But even though Gandhi contended rightfully that modern administrators and bureaucrats were thoroughly corrupt and evil, Gandhi did not call for retribution or violence against them. Moreover, Gandhi argued that in order for a man to “prove himself not guilty of disaffection must prove himself to be actively affectionate.” Gandhi said: “But it must be equally clear that it would be cowardly for three hundred million people to seek to destroy the three hundred authors or administrators of the system. It is a sign of gross ignorance to devise means of destroying these administrators or their hirelings. Moreover, they are but creatures of circumstances. The purest man entering the system will be affected by it and will be instrumental in propagating the evil. The remedy therefore naturally is not being enraged against the administrators and therefore hurting them, but to non-cooperate with the system by withdrawing all the voluntary assistance possible and refusing its so-called benefits.”
Hence, even the most saintly individual in the world would become thoroughly corrupted and tainted if they were to enter into the system and cooperate with it, given the very basic nature of the system. In turn, given the nature and scope of the global crisis which the system has created and prompted, Gandhi quipped that civil disobedience and non-cooperation with the system carries less of a risk than flying an airplane. Gandhi said: “There is danger in civil disobedience only because it is still only a partially tried remedy and has always to be tried in an atmosphere surcharged with violence. For when tyranny is rampant much rage is generated among victims. It remains latent because of their weakness and bursts in all its fury on the slightest pretext.”
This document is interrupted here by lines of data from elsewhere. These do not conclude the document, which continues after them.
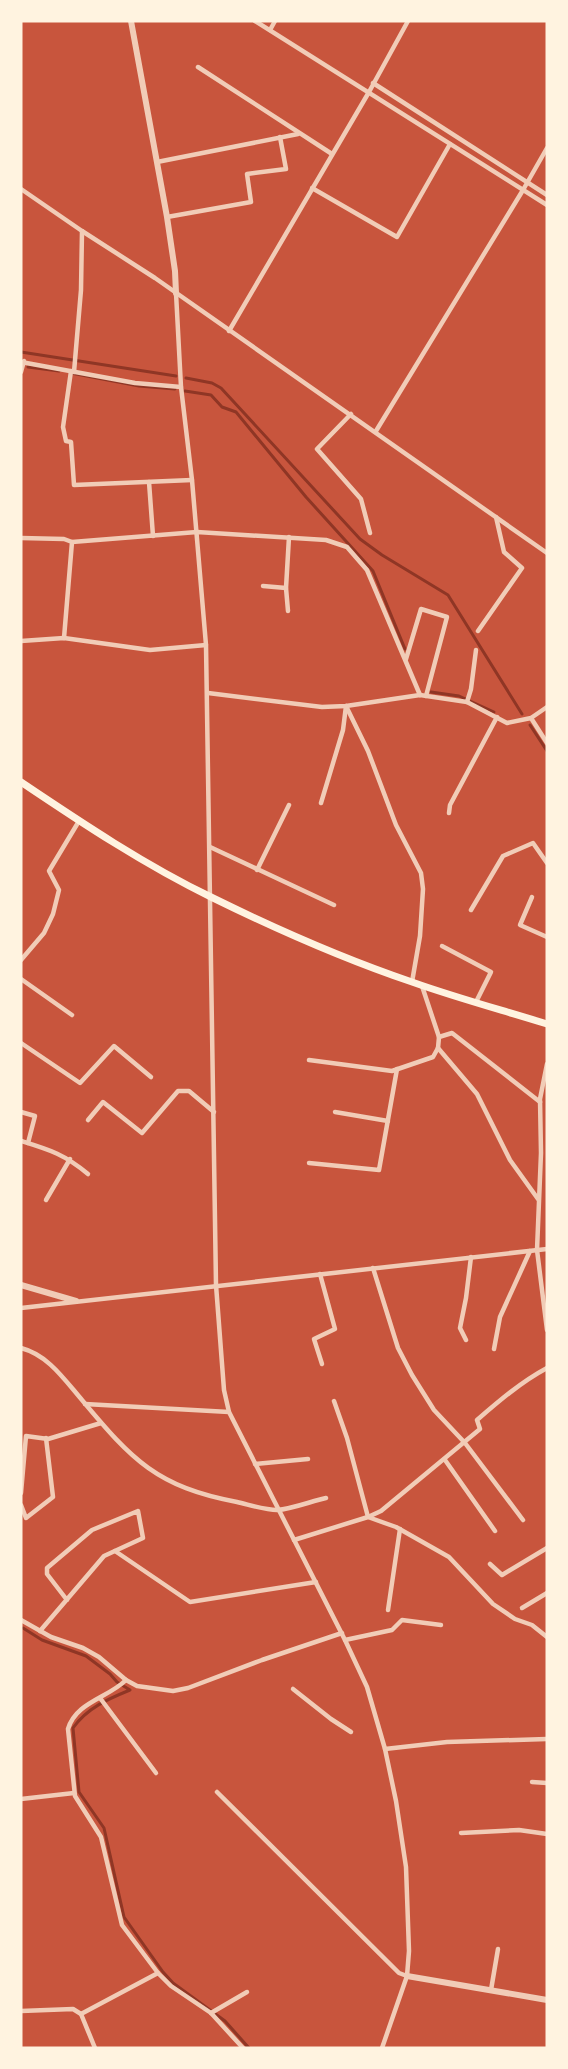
<svg xmlns="http://www.w3.org/2000/svg" width="568" height="2069" viewBox="0 0 568 2069" font-family="Lora,serif">
<style>
.lines{fill:none;stroke-linecap:round;stroke-linejoin:round}
.stream{stroke:#8f3625;stroke-width:3}
.minor{stroke:#f1ccb7;stroke-width:4.5}
.tertiary{stroke:#f1ccb7;stroke-width:6}
.secondary{stroke:#fff3e0;stroke-width:7}
</style>
<rect width="100%" height="100%" fill="#c8553d"/>
<g class="lines">
<g class="stream">
<path d="M 21,352 L 176,376"/>
<path d="M 28,367 L 59,371"/>
<path d="M 71,373 L 139,386 L 175,389"/>
<path d="M 186,378 L 212,383 L 221,388 L 360,539 L 382,555 L 448,595 L 522,714"/>
<path d="M 185,391 L 211,395 L 222,407 L 236,412 L 306,497 L 373,571 L 405,649"/>
<path d="M 431,692 L 459,696 L 494,712"/>
<path d="M 530,725 L 547,751"/>
<path d="M 23,1628 L 42,1640 L 86,1656 L 110,1674 L 117,1682 L 130,1690 C 108,1699 87,1708 73,1728 L 79,1792 L 104,1828 L 124,1917 L 163,1972 L 173,1983 L 225,2021 L 249,2048"/>
</g>
<g class="minor">
<path d="M 255,21 L 547,205"/>
<path d="M 270,30 L 275,21"/>
<path d="M 198,67 L 332,154"/>
<path d="M 373,83 L 547,195"/>
<path d="M 157,162 L 298,134"/>
<path d="M 312,188 L 397,237 L 450,144"/>
<path d="M 21,189 L 82,231 L 155,278 L 547,553"/>
<path d="M 167,217 L 251,202 L 247,174 L 286,169 L 280,137"/>
<path d="M 176,293 L 181,387 L 192,480 L 206,645 L 216,1285 L 224,1390 L 229,1412 L 345,1640 L 367,1687 L 385,1749 L 396,1801 L 406,1867 L 409,1951 L 407,1976 L 382,2048"/>
<path d="M 229,331 L 369,92 L 408,21"/>
<path d="M 21,362 L 135,383 L 181,387"/>
<path d="M 71,371 L 63,427 L 66,441 L 71,442 L 74,485 L 192,480"/>
<path d="M 21,372 L 24,361"/>
<path d="M 74,372 L 81,290 L 82,231"/>
<path d="M 351,414 L 317,449 L 361,499 L 370,533"/>
<path d="M 376,431 L 523,190 L 547,148"/>
<path d="M 149,482 L 153,536"/>
<path d="M 21,538 L 64,539 L 72,542 L 64,638"/>
<path d="M 72,542 L 197,532 L 326,540 L 347,547 L 367,570 L 420,695"/>
<path d="M 263,586 L 286,588"/>
<path d="M 288,611 L 286,588 L 289,537"/>
<path d="M 478,631 L 522,568 L 504,552 L 496,517"/>
<path d="M 21,641 L 64,638 L 150,650 L 206,645"/>
<path d="M 406,659 L 421,609 L 447,617 L 426,696"/>
<path d="M 208,693 L 322,707 L 346,706 L 420,695 L 467,702 L 507,723 L 531,718 L 547,707"/>
<path d="M 467,702 L 471,689 L 476,650"/>
<path d="M 346,706 L 368,751 L 396,825 L 421,873 L 423,889 L 420,936 L 412,982"/>
<path d="M 531,718 L 547,743"/>
<path d="M 321,803 L 343,730 L 346,706"/>
<path d="M 449,813 L 450,805 L 497,717"/>
<path d="M 210,847 L 334,905"/>
<path d="M 257,870 L 289,805"/>
<path d="M 532,897 L 520,925 L 547,937"/>
<path d="M 471,910 L 503,856 L 533,843 L 547,863"/>
<path d="M 442,946 L 491,972 L 476,1002"/>
<path d="M 21,960 L 44,933 L 53,914 L 59,890 L 49,871 L 79,821"/>
<path d="M 21,979 L 72,1015"/>
<path d="M 439,1037 L 452,1033 L 540,1102"/>
<path d="M 21,1043 L 80,1083 L 114,1046 L 151,1077"/>
<path d="M 438,1048 L 477,1094 L 510,1160 L 538,1199"/>
<path d="M 309,1060 L 392,1071 L 433,1057 L 438,1048 L 439,1037 L 422,986"/>
<path d="M 547,1064 L 540,1099 L 541,1153 L 537,1250 L 547,1330"/>
<path d="M 21,1112 L 35,1116 L 28,1143"/>
<path d="M 335,1112 L 388,1121"/>
<path d="M 88,1120 L 103,1102 L 142,1133 L 178,1091 L 189,1091 L 214,1112"/>
<path d="M 21,1141 C 50,1150 64,1154 88,1174"/>
<path d="M 309,1163 L 379,1170 L 397,1069"/>
<path d="M 46,1200 L 70,1159"/>
<path d="M 373,1268 L 398,1348 L 412,1375 L 434,1410 L 465,1443 L 523,1520"/>
<path d="M 320,1274 L 335,1329 L 314,1339 L 322,1364"/>
<path d="M 21,1308 L 547,1249"/>
<path d="M 466,1340 L 460,1328 L 466,1298 L 471,1257"/>
<path d="M 21,1348 C 48,1355 64,1379 82,1400 C 132,1460 157,1487 237,1502 C 250,1505 265,1510 277,1510 C 292,1509 312,1501 326,1498"/>
<path d="M 494,1349 L 500,1317 L 530,1251"/>
<path d="M 334,1401 L 347,1438 L 368,1517 L 396,1527 L 449,1557 L 493,1604 L 515,1619 L 532,1625 L 547,1637"/>
<path d="M 85,1404 L 229,1412"/>
<path d="M 445,1460 L 495,1531"/>
<path d="M 255,1464 L 308,1459"/>
<path d="M 21,1493 L 26,1436 L 48,1439 L 101,1423"/>
<path d="M 21,1505 L 26,1518 L 53,1497 L 46,1438"/>
<path d="M 294,1540 L 368,1517 L 381,1511 L 480,1429 L 477,1420 C 499,1401 521,1382 547,1368"/>
<path d="M 115,1551 L 190,1602 L 316,1582"/>
<path d="M 490,1564 L 502,1575 L 547,1548"/>
<path d="M 522,1608 L 547,1593"/>
<path d="M 388,1610 L 400,1529"/>
<path d="M 21,1620 L 51,1637 L 83,1648 L 99,1657 L 126,1680 L 137,1686 L 173,1691 L 188,1688 L 262,1660 L 342,1633"/>
<path d="M 40,1631 L 104,1556 L 143,1538 L 138,1511 L 92,1530 L 47,1568 L 47,1574 L 67,1600"/>
<path d="M 345,1640 L 392,1630 L 402,1620 L 441,1625"/>
<path d="M 126,1680 C 108,1698 76,1702 68,1729 L 75,1796 L 101,1837 L 122,1925 L 158,1973 L 171,1986 L 211,2013 L 243,2048"/>
<path d="M 293,1689 L 331,1719 L 351,1732"/>
<path d="M 100,1698 L 156,1773"/>
<path d="M 385,1749 L 447,1742 L 547,1739"/>
<path d="M 532,1782 L 547,1783"/>
<path d="M 217,1792 L 399,1973 L 407,1976"/>
<path d="M 21,1799 L 74,1793"/>
<path d="M 461,1833 L 519,1830 L 547,1834"/>
<path d="M 491,1990 L 498,1949"/>
<path d="M 21,2011 L 73,2009 L 81,2014 L 95,2048"/>
<path d="M 211,2013 L 247,1992"/>
<path d="M 81,2014 L 158,1973"/>
</g>
<g class="tertiary">
<path d="M 131,21 L 167,217 L 175,271 L 176,293"/>
<path d="M 21,1285 L 76,1301"/>
<path d="M 407,1976 L 547,2000"/>
</g>
<path class="secondary" d="M 21,782 C 82,823 145,865 211,897 C 276,929 344,959 412,982 C 457,998 502,1010 547,1024"/>
</g>
<rect width="568" height="2069" fill="none" stroke="#fff3e0" stroke-width="45"/>
</svg>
Gandhi added: “Civil disobedience is a sovereign method of transmuting this undisciplined life-destroying latent energy into disciplined life-saving energy whose use ensures absolute success. The attendant risk is nothing compared to the result promised. When the world has become familiar with its use and when it has had a series of demonstrations of its successful working, there will be less risk in civil disobedience than there is in aviation, in spite of that science having reached a high stage of development.”
Perhaps the system has bigger fish to fry at the moment than to clamp down on our non-cooperation and peaceful resistance against the system. As Karl Marx wrote in regards to the basic characteristics of the crisis we face at the moment which one must note is a repetition of what has occurred in the past:
“It is unnecessary to dwell on the political consequences such a crisis must produce in these times, with the unprecedented extension of factories in England, with the utter dissolution of her official parties, with the whole State machinery of France transformed into one immense swindling and stockjobbing concern, with Austria on the eve of bankruptcy, with wrongs everywhere accumulated to be revenged by the people, with the conflicting interests of the reactionary powers themselves, and with the Russian dream of conquest once more revealed to the world.”
Hence, given the overall circumstances of international society as well as the political consequences that such a crisis will have sometime in the future, it is no wonder why non-cooperation with the system and civil disobedience carries less of a risk than flying in an airplane nowadays.